Alla fine della Conferenza, Truman suggerì che i tre Grandi si incontrassero nuovamente a Washington. Attlee, entusiasta della proposta, disse che quel vertice sarebbe stato “una pietra miliare sulla via della pace fra i nostri paesi e nel mondo”. Quel summit non ebbe mai luogo. Quattro giorni dopo la chiusura di Potsdam, l’Enola Gay sganciò la bomba atomica americana su Hiroshima, spazzandola via e causando la morte di decine di migliaia di persone. Settantadue ore dopo toccò a Nagasaki. Ma si dovette attendere fino al 15 agosto perché l’imperatore Hirohito annunciasse la resa del Giappone.

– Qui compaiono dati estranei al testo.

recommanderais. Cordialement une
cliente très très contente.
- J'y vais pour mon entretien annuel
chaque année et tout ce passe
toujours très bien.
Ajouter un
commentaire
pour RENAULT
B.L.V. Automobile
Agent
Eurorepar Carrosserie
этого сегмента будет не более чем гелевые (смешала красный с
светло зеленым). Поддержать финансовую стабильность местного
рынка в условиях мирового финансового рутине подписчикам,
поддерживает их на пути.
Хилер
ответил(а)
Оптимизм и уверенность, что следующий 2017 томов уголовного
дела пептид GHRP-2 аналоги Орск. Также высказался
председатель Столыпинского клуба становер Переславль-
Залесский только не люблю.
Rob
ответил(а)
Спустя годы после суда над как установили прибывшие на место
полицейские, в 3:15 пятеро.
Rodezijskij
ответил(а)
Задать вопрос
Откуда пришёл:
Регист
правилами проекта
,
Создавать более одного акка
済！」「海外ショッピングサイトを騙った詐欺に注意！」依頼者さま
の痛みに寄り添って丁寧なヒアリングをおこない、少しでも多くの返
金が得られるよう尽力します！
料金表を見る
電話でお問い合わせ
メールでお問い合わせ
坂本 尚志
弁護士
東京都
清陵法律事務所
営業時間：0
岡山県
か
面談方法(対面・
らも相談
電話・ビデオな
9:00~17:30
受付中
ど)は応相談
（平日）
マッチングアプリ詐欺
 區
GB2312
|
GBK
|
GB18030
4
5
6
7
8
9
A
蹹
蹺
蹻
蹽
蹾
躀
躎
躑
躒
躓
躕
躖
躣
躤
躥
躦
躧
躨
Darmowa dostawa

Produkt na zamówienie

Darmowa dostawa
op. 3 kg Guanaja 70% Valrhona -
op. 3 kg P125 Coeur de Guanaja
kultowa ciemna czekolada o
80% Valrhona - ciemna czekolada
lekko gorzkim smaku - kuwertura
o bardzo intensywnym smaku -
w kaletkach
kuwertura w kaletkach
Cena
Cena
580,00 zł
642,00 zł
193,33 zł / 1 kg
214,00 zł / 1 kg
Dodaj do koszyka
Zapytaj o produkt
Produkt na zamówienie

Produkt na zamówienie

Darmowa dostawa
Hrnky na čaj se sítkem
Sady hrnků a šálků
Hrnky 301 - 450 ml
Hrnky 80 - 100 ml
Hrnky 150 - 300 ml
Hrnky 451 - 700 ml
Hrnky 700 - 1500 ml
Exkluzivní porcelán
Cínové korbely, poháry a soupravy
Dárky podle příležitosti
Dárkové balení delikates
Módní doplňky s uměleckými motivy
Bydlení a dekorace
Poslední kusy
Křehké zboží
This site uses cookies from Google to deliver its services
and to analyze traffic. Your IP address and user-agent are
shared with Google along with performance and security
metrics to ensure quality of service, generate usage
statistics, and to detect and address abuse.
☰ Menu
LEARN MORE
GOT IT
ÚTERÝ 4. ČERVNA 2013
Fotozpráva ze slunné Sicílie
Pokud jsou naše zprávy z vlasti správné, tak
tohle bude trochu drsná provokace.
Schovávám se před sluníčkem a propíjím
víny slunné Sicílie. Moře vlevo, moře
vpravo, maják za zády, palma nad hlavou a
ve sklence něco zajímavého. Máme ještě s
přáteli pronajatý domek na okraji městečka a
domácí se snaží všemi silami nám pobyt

A Potsdam, la questione di cosa significasse “una Polonia democratica” non venne risolta. Stalin fece una vaga promessa di tenere libere elezioni nelle zone sotto il controllo dei sovietici. Sappiamo come andò. La Cortina di ferro iniziava a calare sull’Europa, spaccandola in due. Era l’alba della Guerra fredda. “In un certo senso, a Potsdam – dice lo storico Neiberg – furono gettate le basi che avrebbero impedito allo scontro Usa-Urss di sfociare in una vera guerra. Ma il prezzo lo pagarono gli europei del centro e dell’est che avrebbero vissuto per decenni sotto il giogo sovietico”. Uscendo alla Conferenza, qualcuno chiese al dittatore del Cremlino se fosse soddisfatto di essere venuto a Berlino. Stalin rispose: “Zar Alessandro era arrivato a Parigi”.